Print paths were generated via G-code, which outputs the XYZ motion of the 3D printer (Aerotech). G-code was generated using MATLAB, Slic3r, and CIMCO. The inks were loaded into 3-ml luer-lock polypropylene syringes, which were placed in an HP7x high-pressure adapter and mounted to the head of a three-axis positioning stage (Aerotech Inc., Pittsburgh, PA). The inks were extruded through custom-pulled glass nozzles by applying a controlled air pressure via an Ultimus V pressure control box (Nordson EFD). The auxetic metamaterials were printed using glass nozzles with an inner diameter (ID) of 50 μm (printing speed, 1 mm/s) onto a substrate of the same dimension printed using a two-part silicone polydimethylsiloxane (PDMS) elastomer (SE 1700, Dow Chemical) with a 10:1 base to catalyst (by weight). A 0.4 wt % PEIE [80% solution of ethoxylated poly(ethylenimine), 35 to 40 wt % in H2O, average MW = 70,000; Sigma-Aldrich] was added to make the PDMS adherent (35). All other samples were printed using glass nozzles with an ID of ~20 μm (printing speed, 500 μm/s), except for the five-layer device (shown in fig. S12), which was printed using glass nozzles with an ID of ~10 μm (printing speed, 100 μm/s). All nanocomposite architectures were printed on glass coverslips spin-coated with a crystalbond-590 adhesion layer (thickness, ~1 μm).

Back focal plane imaging

The printed nanocomposites were imaged using a homebuilt inverted microscope equipped with an oil immersion objective (Nikon Plan Apo VC, 100×, numerical aperture = 1.4; oil: Cargille Immersion Oil Type FF, lot: 010780; n = 1.479), a tube lens (f = 200 mm), and an electron-multiplying charge-coupled device (EMCCD) camera (Andor iXon Ultra 897 EMCCD; T = −60°C). Specifically, samples printed using a 50-μm nozzle on glass coverslip were excited using a 405-nm continuous-wave diode laser (Thorlabs LP405-SF30), and their fluorescence (emission, ~515 nm) was passed through a dichroic mirror (Semrock FF414-Di01-25x36) and additional long-pass and bandpass filters to reduce the background signal (Semrock FF02-409/LP-25 and Thorlabs FB500-40). Nanowires within the printed nanocomposites were focused on, and then an additional lens (f = 250 mm) was added to the optical path between the objective and tube lens to image the Fourier space, as described previously (36). The exposure time was 2 to 3 s for each image, and the camera was operated in “conventional” mode (readout rate, 3 MHz). Further details and schematics are provided in fig. S8.

> [What to work on]
1) Answer these from the methods text on 3D printing and back focal plane imaging:
(a) What inner diameter did the glass nozzles used to print the auxetic metamaterials have?
(b) What wavelength was the continuous-wave diode laser used to excite the samples?
(c) What focal length did the lens added between the objective and tube lens have?
2) Carry on the methods text on 3D printing and back focal plane imaging from its last sentence.

> [Given information]
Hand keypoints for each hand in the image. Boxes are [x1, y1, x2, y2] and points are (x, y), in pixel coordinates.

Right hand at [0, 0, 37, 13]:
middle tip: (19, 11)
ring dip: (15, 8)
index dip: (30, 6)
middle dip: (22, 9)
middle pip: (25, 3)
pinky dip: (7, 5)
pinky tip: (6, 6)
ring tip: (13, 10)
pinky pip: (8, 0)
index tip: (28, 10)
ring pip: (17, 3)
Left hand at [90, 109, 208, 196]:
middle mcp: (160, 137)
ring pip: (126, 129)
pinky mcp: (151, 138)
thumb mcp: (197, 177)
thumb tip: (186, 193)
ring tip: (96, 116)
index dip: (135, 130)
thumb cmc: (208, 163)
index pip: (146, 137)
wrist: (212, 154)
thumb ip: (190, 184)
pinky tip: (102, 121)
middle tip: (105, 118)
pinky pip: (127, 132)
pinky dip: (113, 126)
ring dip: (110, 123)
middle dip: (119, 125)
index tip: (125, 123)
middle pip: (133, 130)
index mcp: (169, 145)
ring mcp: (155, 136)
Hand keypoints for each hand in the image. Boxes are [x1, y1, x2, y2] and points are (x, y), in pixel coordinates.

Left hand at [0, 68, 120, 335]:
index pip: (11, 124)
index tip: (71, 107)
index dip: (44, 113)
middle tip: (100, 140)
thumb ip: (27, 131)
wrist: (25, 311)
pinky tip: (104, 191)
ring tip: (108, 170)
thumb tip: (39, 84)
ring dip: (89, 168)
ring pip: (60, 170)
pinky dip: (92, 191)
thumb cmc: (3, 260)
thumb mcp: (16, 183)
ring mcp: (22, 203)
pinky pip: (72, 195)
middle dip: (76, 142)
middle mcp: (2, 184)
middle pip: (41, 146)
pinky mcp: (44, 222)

> [Responses by task]
1)
(a) 50 μm
(b) 405 nm
(c) 250 mm

2)
Optical characterization

The polarization dependence of the printed nanocomposites was characterized using a standard fluorospectrometer (Photon Technology International), with a polarizer (Thorlabs LPUV1000) mounted in the excitation path and a polarizer (Thorlabs LPVISE100-A) mounted in the emission path. Both polarizers were mounted on piezo-driven motorized rotation stages (Newport AG-PR100), and the polarization angles were controlled using a computer. The microscope image in Fig. 1E was taken using an upright confocal microscope (Zeiss LSM 710) with a 63× oil immersion objective. The excitation was provided by a UV light-emitting diode (LED) with an excitation wavelength of 365 nm without polarization. With the exception of Fig. 3B, all optical images in Figs. 2 to 4 and figs. S12 and S14 were taken using a Leica SP5 multiphoton inverted confocal microscope equipped with a linearly polarized, two-photon excitation source at a wavelength of 720 nm. A polarizer (Thorlabs LPVISE100-A) was custom-installed in the emission path. The rotation of polarization was achieved by rotating the samples. The optical images in Fig. 3B were taken with a fluorescence microscope (Zeiss Axio Observer) using a 5× objective. The excitation was provided using a UV LED with an excitation wavelength of 365 nm. A pair of polarizers (Thorlabs LPUV1000 and Thorlabs LPVISE100-A) was placed in the excitation and emission path.

Small-angle x-ray scattering

The SAXS system used a Rigaku 002 microfocus x-ray source with an osmic staggered parabolic multilayer optics to focus the beam crossover at the second pinhole. It has two sets of JJ x-ray 4 jaw collimation slits that are tunable from 0.02 to 1 mm. The printed nanocomposites were introduced into a large vacuum chamber that was pumped down to 0.08 mbar. The sample stage has x-y travel and theta tilt for grazing incidence SAXS measurements, and a Dectris PILATUS 300 K detector moves from 100 to 1500 mm from the sample.

Microstructural characterization

The printed nanocomposites were sliced into thin sections (70 to 100 nm thick) using cryo-ultramicrotome maintained at −120°C and then selectively stained with OsO4 to enhance phase contrast between the PI and PS domains. The TEM images in Fig. 1 (D and F) and fig. S6 were acquired using TEM (JEOL-1200EX) at an accelerating voltage of 80 kV.

Code availability

The G-code print paths for all nanocomposite architectures are available on request.


Supplementary material for this article is available at

Fig. S1. Optical properties of CsPbBr3 nanowires.

Fig. S2. Nanowire absorption spectra.

Fig. S3. Stability of CsPb(Br0.2I0.8)3 nanowires.

Fig. S4. Nanocomposite ink rheology.

Fig. S5. SAXS measurements of SIS block copolymer inks.

Fig. S6. TEM images of printed and cast nanocomposites.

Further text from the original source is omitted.